15:45 When Ray started in 2004, his robot was just a “middle of the pack” robot. With years of iteration, it’s now a class-dominant robot.

16:45 Ray spins up the robot at least once before a competition. It’ll pick up debris from the ground and throw it around.

17:50 Battery technology and batteries for combat robots: Originally they used lead acid batteries for their current ability. Now, almost everyone uses Lithium chemistry. The sport is about power-to-weight ratio, so the lighter batteries have given people much more flexibility.

19:00 Why aren’t there gas powered combat robots? There are some that have flamethrowers, and there are a couple gas powered ones. However, they aren’t as dependable.

20:15 Ray has wrecked arenas. The arena rails are 1/2” steel, and Ray can cut a soda-can sized hole in them. He’s wrecked panels and ceiling lights.

21:20 Combat robot communication systems: today everything runs on 2.4 GHz digitally encoded systems. They often use RC plane controls because they are highly customizable and there are a lot of available channels.

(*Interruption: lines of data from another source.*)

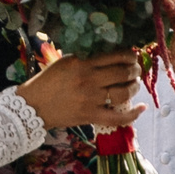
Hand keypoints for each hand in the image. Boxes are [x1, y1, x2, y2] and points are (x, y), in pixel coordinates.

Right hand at [17, 52, 145, 131]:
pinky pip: (117, 117)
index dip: (129, 56)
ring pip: (124, 92)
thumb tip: (110, 56)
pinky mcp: (91, 116)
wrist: (33, 106)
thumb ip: (86, 58)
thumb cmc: (47, 82)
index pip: (115, 56)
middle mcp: (89, 80)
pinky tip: (142, 108)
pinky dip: (133, 114)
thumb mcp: (65, 62)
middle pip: (123, 73)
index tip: (132, 57)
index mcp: (82, 64)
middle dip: (134, 70)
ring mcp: (91, 99)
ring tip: (134, 85)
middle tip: (135, 70)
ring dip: (134, 87)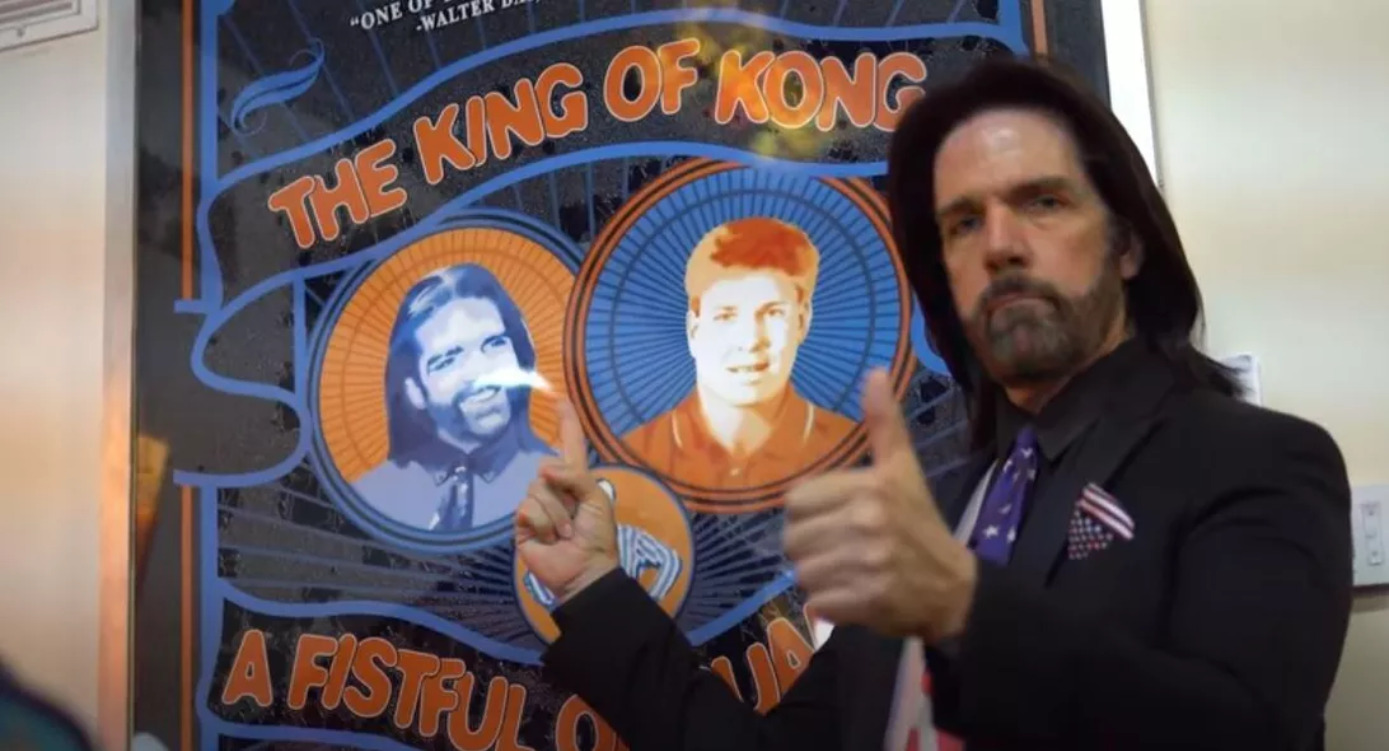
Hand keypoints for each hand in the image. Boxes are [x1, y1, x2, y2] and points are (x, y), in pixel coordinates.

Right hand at [514, 400, 618, 603]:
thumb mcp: (595, 498)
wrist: (584, 570)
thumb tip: (543, 470)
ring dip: (557, 515)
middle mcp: (552, 487)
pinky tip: (549, 539)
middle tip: (575, 517)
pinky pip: (527, 509)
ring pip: (537, 489)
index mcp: (574, 478)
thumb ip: (574, 476)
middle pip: (546, 467)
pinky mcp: (521, 523)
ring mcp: (534, 504)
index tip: (559, 398)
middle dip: (564, 493)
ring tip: (565, 533)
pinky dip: (543, 524)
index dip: (565, 422)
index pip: (568, 443)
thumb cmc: (597, 535)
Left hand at [783, 370, 977, 642]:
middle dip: (811, 549)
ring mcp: (869, 563)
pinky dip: (830, 606)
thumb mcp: (903, 469)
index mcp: (872, 486)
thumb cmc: (920, 524)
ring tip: (848, 573)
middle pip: (793, 539)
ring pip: (802, 573)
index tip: (833, 520)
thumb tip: (875, 369)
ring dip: (819, 579)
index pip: (795, 501)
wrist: (955, 588)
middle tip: (841, 551)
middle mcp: (869, 521)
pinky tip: (853, 597)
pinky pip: (817, 603)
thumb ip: (884, 423)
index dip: (808, 515)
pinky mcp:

22:00 Drive systems: the wheels & motors come together. They use a hard foam in the tires so you can’t get a flat.

22:45 Centrifugal force – not a huge problem because the blade spins in-plane. But, when he gets bumped up the blade fights gravity before it can self-right.

24:40 The rest of the Hardcore Robotics team is three people.. The team is Ray, his son (Justin), and his friend Rick. Rick used to run his own team, but has more fun fabricating and building robots than he does driving them.

25:30 There will be 6 fights/hour, and the show will be on the Discovery channel and the science channel premiering May 11th.

26:15 The first fight got leaked in some promo footage, Tombstone vs. Minotaur.

26:35 Would Ray rather fight a good robot or a bad one? Ray says “anyone.”

Battlebots 2018 (season 3) will have “fight card” fights, then a playoff of the top 16 robots.

27:50 A given frame only lasts an event or two before needing to be replaced. This many fights is really hard on the robot.

29:20 Combat robot kits are a great way to get into the sport, especially ant-weight and beetle weight kits.

30:00 Stupid questions

31:15 Ray wants to try a new hammer robot, a full-shell spinner, and a vertical spinner.

32:40 Support Ray by getting Hardcore Robotics gear from battlebots.com and the toys from Target, Amazon, hexbugs, etc.

33:15 Ray is also an engineer at Intel.